= Exercise tasks =
**1)** In the KVM patch thread, into which two functions does the patch move the incrementing and decrementing of kvm_has_noapic_vcpu?
**2)** Continue the KVM patch thread from the point where it stops.

[1/2] KVM: x86: Move "KVM no-APIC vCPU" key management into local APIC code

Message ID 20240209222047.394389-2-seanjc@google.com
State New
Headers
Series KVM: x86: kvm_has_noapic_vcpu fix/cleanup |

Commit Message

Sean Christopherson Feb. 9, 2024, 10:20 p.m. UTC
  Move incrementing and decrementing of kvm_has_noapic_vcpu into
kvm_create_lapic() and kvm_free_lapic() respectively to fix a benign bug
bug where KVM fails to decrement the count if vCPU creation ultimately
fails, e.g. due to a memory allocation failing.

Note, the bug is benign as kvm_has_noapic_vcpu is used purely to optimize
lapic_in_kernel() checks, and that optimization is quite dubious.  That,
and practically speaking no setup that cares at all about performance runs
with a userspace local APIC.

Reported-by: Li RongQing <lirongqing@baidu.com>
Cc: Maxim Levitsky <mlevitsk@redhat.com>
Signed-off-by: Sean Christopherson <seanjc@google.com>
---
 arch/x86/kvm/lapic.c | 27 ++++++++++++++++++++++++++-
 arch/x86/kvm/x86.c   | 29 +++--------------------------
 2 files changed, 29 insertions(+), 27 deletions(-)
  

Comments

Xu Yilun Feb. 15, 2024, 12:58 p.m. UTC | #1
On Fri, Feb 09, 2024 at 02:20:46PM -0800, Sean Christopherson wrote:
> Move incrementing and decrementing of kvm_has_noapic_vcpu into
> kvm_create_lapic() and kvm_free_lapic() respectively to fix a benign bug
> bug where KVM fails to decrement the count if vCPU creation ultimately
  ^

remove the duplicate word, others LGTM.

Reviewed-by: Xu Yilun <yilun.xu@linux.intel.com>

> fails, e.g. due to a memory allocation failing.

= Given information =
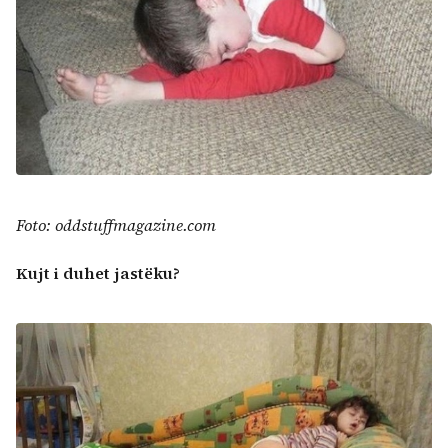
Foto: oddstuffmagazine.com
Kujt i duhet jastëku?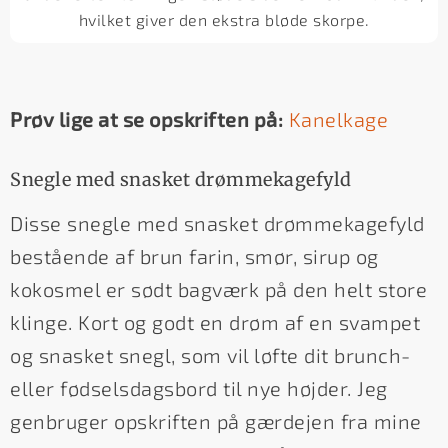
hvilket giver den ekstra bløde skorpe.
Prøv lige at se opskriften på:
Kanelkage
Snegle med snasket drømmekagefyld
Disse snegle med snasket drømmekagefyld
bestående af brun farin, smør, sirup og
kokosmel er sødt bagværk på den helt store
klinge. Kort og godt en drøm af en svampet
og snasket snegl, som vil løfte dit brunch-
eller fødselsdagsbord til nye højder. Jeg
genbruger opskriften på gærdejen fra mine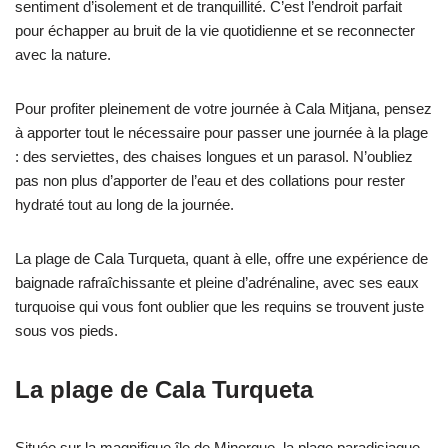
sentiment d’isolement et de tranquillité. C’est l’endroit parfait
pour échapper au bruit de la vie quotidienne et se reconnecter
avec la nature.
Pour profiter pleinement de votre journée à Cala Mitjana, pensez
à apporter tout le nécessaire pour passer une journée à la plage
: des serviettes, des chaises longues et un parasol. N’oubliez
pas non plus d’apporter de l’eau et des collations pour rester
hydraté tout au long de la journée.
La plage de Cala Turqueta, quant à elle, offre une expérience de
baignade rafraîchissante et pleine d’adrénaline, avec ses eaux
turquoise qui vous font oublier que les requins se trouvent juste
sous vos pieds.
La plage de Cala Turqueta
Située sur la magnifique île de Minorque, la plage paradisiaque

= Your written answers =
**1)** kvm_create_lapic() and kvm_free_lapic()

**2)**
> 
> Note, the bug is benign as kvm_has_noapic_vcpu is used purely to optimize
> lapic_in_kernel() checks, and that optimization is quite dubious.  That,
> and practically speaking no setup that cares at all about performance runs
> with a userspace local APIC.
> 
> Reported-by: Li RongQing <lirongqing@baidu.com>
> Cc: Maxim Levitsky <mlevitsk@redhat.com>
> Signed-off-by: Sean Christopherson <seanjc@google.com>
> ---
>  arch/x86/kvm/lapic.c | 27 ++++++++++++++++++++++++++-
>  arch/x86/kvm/x86.c   | 29 +++--------------------------
>  2 files changed, 29 insertions(+), 27 deletions(-)
> 
> diff --git a/arch/x86/kvm/lapic.c b/arch/x86/kvm/lapic.c
> index 3242f3da2457..681f6d82d015 100644
> --- a/arch/x86/kvm/lapic.c
> +++ b/arch/x86/kvm/lapic.c
> @@ -124,6 +124,9 @@ static inline int __apic_test_and_clear_vector(int vec, void *bitmap)
>  	return __test_and_clear_bit(VEC_POS(vec), (bitmap) + REG_POS(vec));
>  }
>  
> +__read_mostly DEFINE_STATIC_KEY_FALSE(kvm_has_noapic_vcpu);
> +EXPORT_SYMBOL_GPL(kvm_has_noapic_vcpu);
> +
>  __read_mostly DEFINE_STATIC_KEY_DEFERRED_FALSE(apic_hw_disabled, HZ);
>  __read_mostly DEFINE_STATIC_KEY_DEFERRED_FALSE(apic_sw_disabled, HZ);
>  
> @@ -2466,8 +2469,10 @@ void kvm_free_lapic(struct kvm_vcpu *vcpu)
>  {
>  	struct kvm_lapic *apic = vcpu->arch.apic;
>  
> -	if (!vcpu->arch.apic)
> +	if (!vcpu->arch.apic) {
> +		static_branch_dec(&kvm_has_noapic_vcpu);
>  		return;
> +	}
>  
>  	hrtimer_cancel(&apic->lapic_timer.timer);
>  
> @@ -2809,6 +2814,11 @@ int kvm_create_lapic(struct kvm_vcpu *vcpu, int timer_advance_ns)
>  
>  	ASSERT(vcpu != NULL);
>  
> +	if (!irqchip_in_kernel(vcpu->kvm)) {
> +		static_branch_inc(&kvm_has_noapic_vcpu);
> +		return 0;
> +	}
> +
>  	apic = kzalloc(sizeof(*apic), GFP_KERNEL_ACCOUNT);
>  	if (!apic)
>  		goto nomem;
> @@ -2844,6 +2854,21 @@ int kvm_create_lapic(struct kvm_vcpu *vcpu, int timer_advance_ns)
>  	static_branch_inc(&apic_sw_disabled.key); /* sw disabled at reset */
>  	kvm_iodevice_init(&apic->dev, &apic_mmio_ops);
>  
> +	/*
> +	 * Defer evaluating inhibits until the vCPU is first run, as this vCPU
> +	 * will not get notified of any changes until this vCPU is visible to
> +	 * other vCPUs (marked online and added to the set of vCPUs).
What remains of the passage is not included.